__Brief A__:
In the bug report, copy everything from "Bug 764415 –" down to "GNOME Bugzilla anymore." and replace each occurrence of "CPU" with "processor".
__Brief B__:
According to the bug report, in which application is the problem 100% reproducible on Windows 8+?

[[ Selected extract, beginning ]]

Bug 764415 – Very High CPU usage in g_poll() Windows implementation

After an evaluation, GNOME has moved from Bugzilla to GitLab. Learn more about GitLab.
No new issues can be reported in GNOME Bugzilla anymore.
To report an issue in a GNOME project, go to GNOME GitLab.
Do not go to GNOME Gitlab for: Bluefish, Doxygen, GnuCash, GStreamer, java-gnome, LDTP, NetworkManager, Tomboy.

Bug 764415 - Very High CPU usage in g_poll() Windows implementation


Summary:	Very High CPU usage in g_poll() Windows implementation


Status:	RESOLVED FIXED

Product:	glib
Classification:	Platform
Component:	win32
Version:	2.46.x
Hardware:	Other Windows

Importance:	Normal major
Target Milestone:	---
Assigned To:	gtk-win32 maintainers
QA Contact:	gtk-win32 maintainers

URL:
Whiteboard:

Depends on:
Blocks:

Reported:	2016-03-31 14:07 UTC by giacomopoz
Modified:	2016-09-17 09:39 UTC

See Also:
GNOME target:	---
GNOME version:	---

Attachments
W32: Do not ignore short waits in g_poll (1.31 KB, patch) 2016-04-28 14:26 UTC, LRN	committed	Details \| Review

Description giacomopoz 2016-03-31 14:07:23 UTC

As described and fixed in https://lists.gnu.org/archive/html/qemu-devel/2014-05/msg03572.html , current g_poll() Windows implementation doesn't properly handle small timeouts before calling MsgWaitForMultipleObjectsEx() leading to a whole CPU used just by g_poll().

This is 100% reproducible in HexChat application on Windows 8+ x64 (and x86), please check profiling data at https://github.com/hexchat/hexchat/issues/830#issuecomment-52079358 .

I'd suggest to contact a Qemu developer if needed to fix this issue that has been wasting CPU for years on Windows platform

Related issues ignored for years and still open:
- https://bugzilla.gnome.org/show_bug.cgi?id=675695
- https://bugzilla.gnome.org/show_bug.cgi?id=728486

Comment 1 LRN 2016-03-31 14:47:05 UTC

Could you please re-iterate the problem, as it applies to glib git master (or a recent release)? I've read, albeit briefly, the Qemu mailing list post linked above, and it's not easy to make sense of it, because it's a patched revert to a commit from somewhere that broke HDD I/O, and one of these (either a commit or its unpatched revert or something?) at some point caused high CPU load on gpolls with short timeout.

Is the problem in glib polling pollfds before going into a waiting state, when timeout it short (that is the most coherent description of some problem i've read there)?

Comment 2 giacomopoz 2016-03-31 18:03:52 UTC

http://git.qemu.org/?p=qemu.git;a=blob;f=util/oslib-win32.c;h=c926db4a5c44b4df5d8a6e99d155ce41bc547c65;hb=master#l513

"Modification for QEMU: replaced timeout >= 10 by timeout > 0."

[[ Selected extract, end ]]
[[ Entries shown, beginning ]]

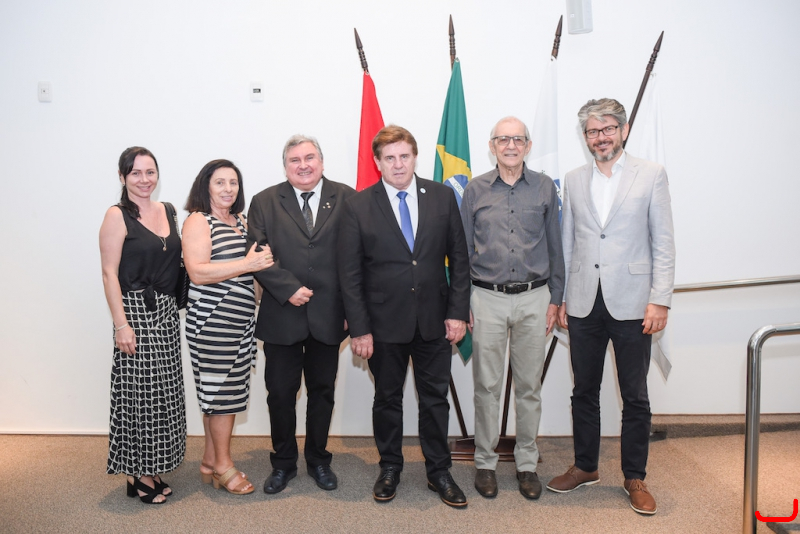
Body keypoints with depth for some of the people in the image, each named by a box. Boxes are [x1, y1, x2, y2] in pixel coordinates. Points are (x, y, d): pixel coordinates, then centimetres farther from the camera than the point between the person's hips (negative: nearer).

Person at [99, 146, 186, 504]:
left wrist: (175, 306, 8)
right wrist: (121, 325, -16)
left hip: (167, 313, 6)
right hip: (136, 312, -6)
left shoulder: (168, 211, 10)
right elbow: (110, 273, -12)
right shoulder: (117, 216, -8)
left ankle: (153, 468, 26)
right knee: (140, 392, 1)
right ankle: (137, 475, 17)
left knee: (164, 391, 12)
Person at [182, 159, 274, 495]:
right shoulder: (198, 221, -6)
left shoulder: (241, 222, 17)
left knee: (220, 391, 12)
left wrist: (264, 258, 7)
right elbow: (197, 272, -18)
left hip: (240, 321, 7)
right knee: (222, 390, -2)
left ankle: (210, 461, 23)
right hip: (212, 320, -7)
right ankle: (223, 466, 12)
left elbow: (258, 260, 29)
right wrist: (247, 264, -20)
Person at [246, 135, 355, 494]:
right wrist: (289, 289, -16)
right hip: (282, 315, 0)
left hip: (329, 315, 0)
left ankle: (318, 460, 32)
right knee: (280, 393, 9)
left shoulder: (346, 199, 2)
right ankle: (283, 463, 29)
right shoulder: (265, 202, 4)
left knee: (322, 391, 13)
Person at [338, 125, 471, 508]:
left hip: (435, 319, 2)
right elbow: (350, 274, -5)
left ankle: (439, 471, 29)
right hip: (384, 322, -1)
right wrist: (359, 329, -9)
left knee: (435, 398, 12)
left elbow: (459, 258, 3)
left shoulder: (442, 197, 1)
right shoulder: (358, 207, -4)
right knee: (387, 398, 14)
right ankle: (390, 468, 33)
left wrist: (457, 312, -4)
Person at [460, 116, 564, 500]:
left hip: (533, 299, 1)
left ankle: (526, 463, 24)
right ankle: (485, 462, 22)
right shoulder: (475, 190, 3)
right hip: (487, 299, -1)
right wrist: (462, 303, 2)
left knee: (529, 386, 9)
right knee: (487, 386, 6)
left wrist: (554, 299, 4)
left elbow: (554, 247, 8)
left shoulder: (544, 188, 4)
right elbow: (463, 250, 5)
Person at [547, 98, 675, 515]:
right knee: (584, 391, 13)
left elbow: (663, 243, -2)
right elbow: (568, 243, 11)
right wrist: (561, 297, 8)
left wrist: (660, 300, -10)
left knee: (635, 397, 7)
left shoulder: (651, 175, 1)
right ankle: (585, 467, 30)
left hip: (631, 304, -3)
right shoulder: (574, 181, 9)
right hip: (584, 304, 3)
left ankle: (634, 478, 23)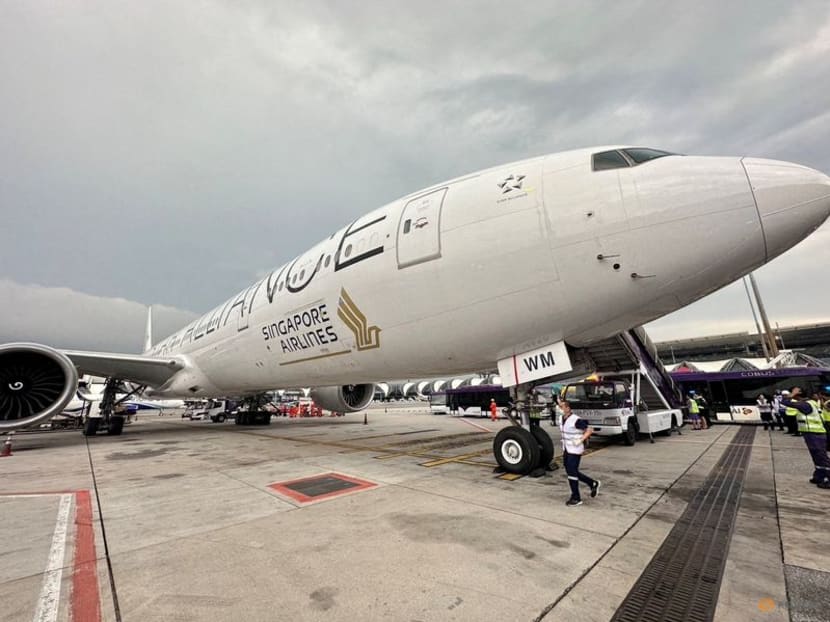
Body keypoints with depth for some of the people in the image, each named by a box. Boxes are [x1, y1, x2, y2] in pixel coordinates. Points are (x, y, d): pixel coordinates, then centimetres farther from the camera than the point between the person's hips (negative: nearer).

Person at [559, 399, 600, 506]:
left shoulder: (576, 420, -20)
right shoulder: (563, 419, 5)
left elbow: (590, 429, -16)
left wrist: (580, 440, -22)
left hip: (575, 451, -8)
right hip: (566, 450, 8)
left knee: (572, 473, -3)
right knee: (571, 472, 15)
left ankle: (576, 498, 10)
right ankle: (593, 483, 33)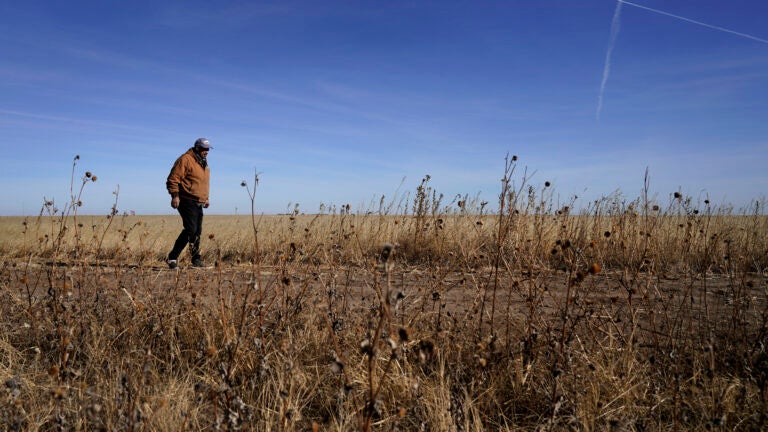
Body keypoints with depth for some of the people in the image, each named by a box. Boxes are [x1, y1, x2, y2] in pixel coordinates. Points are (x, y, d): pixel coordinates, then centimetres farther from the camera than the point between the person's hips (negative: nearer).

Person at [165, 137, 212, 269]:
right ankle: (172, 257, -8)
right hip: (187, 202, -9)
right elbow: (173, 179, -15)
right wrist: (175, 195, -22)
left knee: (197, 232, 9)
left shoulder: (204, 164, 19)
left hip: (198, 203, 9)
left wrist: (206, 198, 26)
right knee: (190, 229, -15)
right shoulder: (185, 159, -9)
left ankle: (196, 259, 15)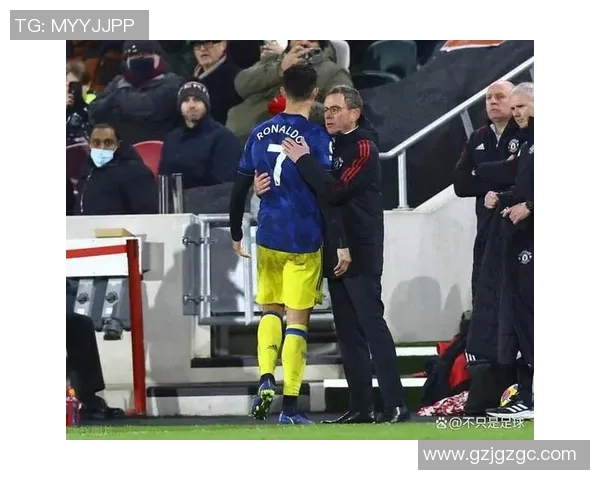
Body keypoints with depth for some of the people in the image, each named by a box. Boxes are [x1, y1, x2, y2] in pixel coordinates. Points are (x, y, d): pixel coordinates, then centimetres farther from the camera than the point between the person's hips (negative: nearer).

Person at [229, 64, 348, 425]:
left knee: (271, 310, 21)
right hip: (304, 242, -4)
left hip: (268, 239, 4)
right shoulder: (317, 137, -10)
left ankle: (266, 379, -2)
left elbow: (240, 188, 8)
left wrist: (236, 234, 18)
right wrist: (342, 243, -13)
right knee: (297, 320, 0)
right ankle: (290, 406, -1)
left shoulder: (260, 134, 4)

[[ Entries shown, end ]]

__Exercise answer A__:
Bug 764415 – Very High processor usage in g_poll() Windows implementation

After an evaluation, GNOME has moved from Bugzilla to GitLab. Learn more about GitLab.
No new issues can be reported in GNOME Bugzilla anymore.

__Exercise answer B__:
HexChat